Wie funktioniert das mit den Aktien?

Eine Aktie ist ursprünglich so etwas wie ein Stück Maschine. Aber sehen wir uns das genauer an. Stellen wir uns vor, Greta hat die tolle Idee, im Sommer einen Kiosk vor ihrem Haus aufzustellen, um in den Ferien an Passanten Eis zu verkaufen. Da sie weiß, dass sie das nicht von ihrem Taschengeld schafft, macht sie ihren Freundinnen und Freunden einen Vorschlag: Ihr gebt mir alles etwas von eurem Taschengeld dazu und ich kaufe davon dann einen Kiosk-Wagen. Und dafür bekommt ihr dann vom Gewinn, den ich mache, einen Teil. Wenn Greta also für jeweils einen Euro 100 Eis am Stiel verkaufen würde und dabei pro Eis 50 Cent verdient, weil sie die Zutaten ja noch abziehen muss, dann kann sie jedem der 9 Freunde 5 Euro abgeben und hat selbst noch 5 übrig. Solange bis diese das Geld zurück haben, dass sie verliehen haben. Und danach natürlich auch noch, nur dass sie nun einfach jeden Tag daran verdienen.

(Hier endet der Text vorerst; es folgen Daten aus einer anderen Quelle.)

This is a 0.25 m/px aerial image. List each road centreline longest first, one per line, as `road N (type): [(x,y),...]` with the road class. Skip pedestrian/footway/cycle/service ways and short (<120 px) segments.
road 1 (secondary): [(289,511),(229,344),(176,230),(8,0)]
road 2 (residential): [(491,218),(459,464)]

Ziemlich ähnlich hat sich das vor etwa 200 Jahren abgespielt. Damals wurden die ersten Eisenbahnen gebaut und die Unternehmer, die das vorhatten, hatten zwar viel Geld, aber bei weitem nicht genug für so etwas teures wie die Produktion von Loks und die Verlegung von Schienen. Also sammelten sie von anderen Geschäftsleuten so viel Geld zusammen, bis sie genug hatten und diese erhielten im Gegenzug Aktien von dem geplanten Eisenbahnunternehmen. Eine Aktie war also gewissermassen ein kleiner Teil eines Unternehmens, den man sich kaufen konnte. Und je nachdem, wie das Geschäft lief, konnte man danach ein Leben lang Geld damit verdienen, nachdem die Schulden zurückgezahlt worden waren. Oder man blieb auf dem Geld, dass man gezahlt hatte sitzen, weil die Firma pleite machte, und machte Verlust.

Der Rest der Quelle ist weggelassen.